> **Task to carry out**
Give again, unchanged, the line that contains "קולנוע ישראלי" together with every line that follows it until the entries end.

> **Supplied material**
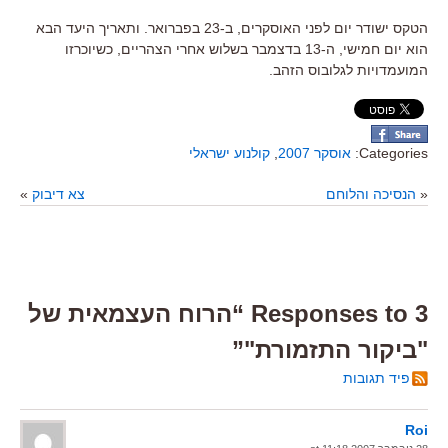
הטקס ישודר יום לפני האוסקרים, ב-23 בפברואר. ותאריך היעד הבא
הוא יום חמישי, ה-13 בדצמבר בשלוש אחרי הצהריים, כשיוכרזו
המועמדויות לגלובוס הזהב.
Categories:
אוסקר 2007
,
קולנוע ישראלי
«
הנסיכה והלוחם
צא דיבוק
»
3 Responses to “הרוח העצמאית של
"ביקור התזמורת"”
פיד תגובות
Roi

> **Written solution**
קולנוע ישראלי
«
הנסיכה והלוחם
צא דיבוק
»
3 Responses to “הרוח העצמאית של
"ביקור התזמורת"”
פיד תגובות
Roi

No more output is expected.